[Dataset entries]
• • •

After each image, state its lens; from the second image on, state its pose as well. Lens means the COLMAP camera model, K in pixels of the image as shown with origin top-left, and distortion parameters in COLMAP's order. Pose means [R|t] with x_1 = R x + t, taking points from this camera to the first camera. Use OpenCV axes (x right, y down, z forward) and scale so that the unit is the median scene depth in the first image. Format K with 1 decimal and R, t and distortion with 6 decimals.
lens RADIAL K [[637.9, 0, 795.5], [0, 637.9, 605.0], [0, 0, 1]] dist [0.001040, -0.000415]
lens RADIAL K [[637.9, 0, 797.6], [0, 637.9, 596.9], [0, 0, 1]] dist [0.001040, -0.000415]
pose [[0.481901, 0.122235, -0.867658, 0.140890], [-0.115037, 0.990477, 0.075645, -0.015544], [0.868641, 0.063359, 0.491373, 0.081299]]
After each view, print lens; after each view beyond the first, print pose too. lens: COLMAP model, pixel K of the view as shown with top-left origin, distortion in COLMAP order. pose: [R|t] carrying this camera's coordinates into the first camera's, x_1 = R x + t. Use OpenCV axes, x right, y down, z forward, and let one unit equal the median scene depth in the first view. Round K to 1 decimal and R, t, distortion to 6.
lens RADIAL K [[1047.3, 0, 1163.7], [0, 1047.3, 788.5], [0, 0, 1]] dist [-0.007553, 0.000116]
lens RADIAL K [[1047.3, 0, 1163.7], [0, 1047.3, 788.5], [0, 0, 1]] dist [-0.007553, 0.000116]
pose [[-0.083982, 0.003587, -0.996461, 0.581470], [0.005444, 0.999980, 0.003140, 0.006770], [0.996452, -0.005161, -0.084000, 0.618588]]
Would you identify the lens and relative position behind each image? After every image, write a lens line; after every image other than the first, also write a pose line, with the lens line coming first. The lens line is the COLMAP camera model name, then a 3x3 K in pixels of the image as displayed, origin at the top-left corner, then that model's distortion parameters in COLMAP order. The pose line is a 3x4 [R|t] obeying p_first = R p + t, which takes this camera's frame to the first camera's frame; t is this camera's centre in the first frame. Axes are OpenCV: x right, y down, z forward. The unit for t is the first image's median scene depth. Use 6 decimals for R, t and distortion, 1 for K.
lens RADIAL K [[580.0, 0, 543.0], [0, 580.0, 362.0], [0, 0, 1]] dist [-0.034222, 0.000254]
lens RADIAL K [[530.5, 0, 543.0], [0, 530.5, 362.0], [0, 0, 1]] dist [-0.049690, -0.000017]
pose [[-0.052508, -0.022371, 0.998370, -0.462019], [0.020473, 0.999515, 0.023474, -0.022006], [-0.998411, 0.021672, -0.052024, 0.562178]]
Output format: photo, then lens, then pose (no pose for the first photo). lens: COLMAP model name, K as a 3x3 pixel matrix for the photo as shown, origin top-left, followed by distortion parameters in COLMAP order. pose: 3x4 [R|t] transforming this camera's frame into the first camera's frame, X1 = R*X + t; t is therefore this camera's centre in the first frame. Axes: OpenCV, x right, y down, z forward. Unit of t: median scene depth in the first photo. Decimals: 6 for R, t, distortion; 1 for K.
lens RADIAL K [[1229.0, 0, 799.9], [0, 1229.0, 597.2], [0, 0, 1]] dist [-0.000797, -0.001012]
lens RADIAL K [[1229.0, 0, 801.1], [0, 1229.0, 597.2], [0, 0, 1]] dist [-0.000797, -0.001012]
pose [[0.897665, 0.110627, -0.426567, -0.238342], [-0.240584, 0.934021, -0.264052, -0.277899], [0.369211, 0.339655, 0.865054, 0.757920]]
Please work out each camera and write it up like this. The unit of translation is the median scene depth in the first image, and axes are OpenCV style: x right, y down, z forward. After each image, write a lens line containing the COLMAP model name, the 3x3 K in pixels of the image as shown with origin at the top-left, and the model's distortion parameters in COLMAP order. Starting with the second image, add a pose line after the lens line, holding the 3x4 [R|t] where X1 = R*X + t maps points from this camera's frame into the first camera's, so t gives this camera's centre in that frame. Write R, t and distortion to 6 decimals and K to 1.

• • •

• _Task to carry out_: Reproduce the data word for word, everything from the very beginning down to and including the line that contains "596.9], [0, 0, 1]] dist [0.001040, -0.000415]".

• _Answer below_:
After each image, state its lens; from the second image on, state its pose as well. Lens means the COLMAP camera model, K in pixels of the image as shown with origin top-left, and distortion parameters in COLMAP's order. Pose means [R|t] with x_1 = R x + t, taking points from this camera to the first camera. Use OpenCV axes (x right, y down, z forward) and scale so that the unit is the median scene depth in the first image. Format K with 1 decimal and R, t and distortion with 6 decimals.
lens RADIAL K [[637.9, 0, 795.5], [0, 637.9, 605.0], [0, 0, 1]] dist [0.001040, -0.000415]
lens RADIAL K [[637.9, 0, 797.6], [0, 637.9, 596.9], [0, 0, 1]] dist [0.001040, -0.000415]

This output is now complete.